Problem set>
1. From the rideshare rating thread, reproduce the stretch from "## VegasR (Oct" through "votes. Great system." word for word.
2. Carry on the rideshare rating thread from the point where it stops.

Text to read>
# Five Dollars and Four Stars



## VegasR (Oct 18, 2016)

Guy calls me in a shopping center. It's not very big, but I don't know which business he's at. I decide to take a lap, and he calls to say I just went past him. I circle back and grab him.

Pick him up. We have a nice talk. He says "thanks a lot!" and gives me 5 bucks, which is about a 100% tip 

I wonder if he gave me 5 stars too and check. Nope. My rating went down a tick.

I don't blame him, really. He almost certainly thought 4 stars meant "good but not perfect." That's what I used to think too. 

But it counts as a vote for me to get fired. Really, it counts as several such votes. Great system.


----------



## tohunt4me (Nov 23, 2015)

VegasR said:


> Guy calls me in a shopping center. It's not very big, but I don't know which business he's at. I decide to take a lap, and he calls to say I just went past him. I circle back and grab him.
> 
> Pick him up. We have a nice talk. He says "thanks a lot!" and gives me 5 bucks, which is about a 100% tip
> 
> ...

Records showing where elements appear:

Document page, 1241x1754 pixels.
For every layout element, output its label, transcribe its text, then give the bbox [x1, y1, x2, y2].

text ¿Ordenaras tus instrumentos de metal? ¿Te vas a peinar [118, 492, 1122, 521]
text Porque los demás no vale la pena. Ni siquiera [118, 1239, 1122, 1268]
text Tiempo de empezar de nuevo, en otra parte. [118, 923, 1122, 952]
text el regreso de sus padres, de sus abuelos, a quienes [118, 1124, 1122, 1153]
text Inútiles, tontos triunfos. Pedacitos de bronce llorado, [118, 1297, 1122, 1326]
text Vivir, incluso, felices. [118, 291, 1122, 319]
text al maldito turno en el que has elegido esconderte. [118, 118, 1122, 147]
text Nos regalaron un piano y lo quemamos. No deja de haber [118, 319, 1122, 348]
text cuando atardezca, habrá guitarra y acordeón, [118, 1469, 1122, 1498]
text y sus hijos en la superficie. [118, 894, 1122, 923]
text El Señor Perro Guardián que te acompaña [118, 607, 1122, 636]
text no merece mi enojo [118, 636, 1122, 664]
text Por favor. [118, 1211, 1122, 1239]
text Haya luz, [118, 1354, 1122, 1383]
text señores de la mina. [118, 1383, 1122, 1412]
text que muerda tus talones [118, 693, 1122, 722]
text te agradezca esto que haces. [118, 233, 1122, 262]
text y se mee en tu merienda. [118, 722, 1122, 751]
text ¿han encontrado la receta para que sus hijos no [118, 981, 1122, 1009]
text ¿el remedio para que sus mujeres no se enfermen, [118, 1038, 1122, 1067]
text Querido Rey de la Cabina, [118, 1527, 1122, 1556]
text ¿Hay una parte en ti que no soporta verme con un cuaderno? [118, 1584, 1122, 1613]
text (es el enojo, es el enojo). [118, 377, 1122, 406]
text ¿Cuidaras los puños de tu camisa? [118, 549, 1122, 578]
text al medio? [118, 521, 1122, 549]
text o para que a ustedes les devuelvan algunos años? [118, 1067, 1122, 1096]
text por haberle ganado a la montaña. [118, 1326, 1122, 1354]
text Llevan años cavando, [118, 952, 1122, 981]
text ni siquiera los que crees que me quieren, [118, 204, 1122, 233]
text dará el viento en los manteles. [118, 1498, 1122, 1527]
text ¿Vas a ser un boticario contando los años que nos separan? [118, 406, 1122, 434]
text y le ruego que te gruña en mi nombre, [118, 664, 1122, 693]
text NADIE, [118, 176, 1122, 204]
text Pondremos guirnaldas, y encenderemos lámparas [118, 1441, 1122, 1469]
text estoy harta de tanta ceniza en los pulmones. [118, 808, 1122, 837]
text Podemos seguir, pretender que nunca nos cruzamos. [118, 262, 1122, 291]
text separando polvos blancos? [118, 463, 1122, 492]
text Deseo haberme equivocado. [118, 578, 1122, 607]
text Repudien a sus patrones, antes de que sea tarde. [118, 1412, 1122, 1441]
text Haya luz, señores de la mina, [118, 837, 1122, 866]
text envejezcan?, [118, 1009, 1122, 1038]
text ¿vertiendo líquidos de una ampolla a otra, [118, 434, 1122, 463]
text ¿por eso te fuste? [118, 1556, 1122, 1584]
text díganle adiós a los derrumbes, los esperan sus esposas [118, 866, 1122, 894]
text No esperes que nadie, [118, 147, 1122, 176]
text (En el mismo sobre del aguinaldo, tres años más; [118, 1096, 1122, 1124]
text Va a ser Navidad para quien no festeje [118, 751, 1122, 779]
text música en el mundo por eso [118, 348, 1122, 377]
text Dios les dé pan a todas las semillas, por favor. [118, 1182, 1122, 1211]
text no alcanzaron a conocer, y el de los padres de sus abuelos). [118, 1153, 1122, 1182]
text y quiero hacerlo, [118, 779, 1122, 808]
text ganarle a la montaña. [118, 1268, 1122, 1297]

Expected responses>
1.
## VegasR (Oct 18, 2016)

Guy calls me in a shopping center. It's not very big, but I don't know which business he's at. I decide to take a lap, and he calls to say I just went past him. I circle back and grab him.

Pick him up. We have a nice talk. He says "thanks a lot!" and gives me 5 bucks, which is about a 100% tip 

I wonder if he gave me 5 stars too and check. Nope. My rating went down a tick.

I don't blame him, really. He almost certainly thought 4 stars meant "good but not perfect." That's what I used to think too. 

But it counts as a vote for me to get fired. Really, it counts as several such votes. Great system.

2.
Uber Ratings are lousy


----------



## Clifford Chong (May 3, 2015)

He could've given you 5 stars but your four previous ratings could've been below 5 stars since your current rating doesn't update until 5 ratings have been submitted.

All of my tippers have been perfect raters. I never had a tipper give me a rating below 5 stars. It also seems counter-intuitive. I mean, if you're tipping, you obviously enjoyed the service so why the bad score?


tohunt4me said:


> Uber Ratings are lousy


I suppose ratings could do a better job of accurately reflecting what problems you're having with. (Accomodations, cleanliness, attitude, etc...) They recently added badges and compliments to let drivers know what their riders had written about them but it doesn't address the weaknesses.


----------



## A T (Aug 3, 2016)

Uber blows.


----------



## VegasR (Oct 18, 2016)

Clifford Chong said:


> He could've given you 5 stars but your four previous ratings could've been below 5 stars since your current rating doesn't update until 5 ratings have been submitted.
> 
> All of my tippers have been perfect raters. I never had a tipper give me a rating below 5 stars. It also seems counter-intuitive. I mean, if you're tipping, you obviously enjoyed the service so why the bad score?
> 
> I suppose ratings could do a better job of accurately reflecting what problems you're having with. (Accomodations, cleanliness, attitude, etc...) They recently added badges and compliments to let drivers know what their riders had written about them but it doesn't address the weaknesses.


Good to know.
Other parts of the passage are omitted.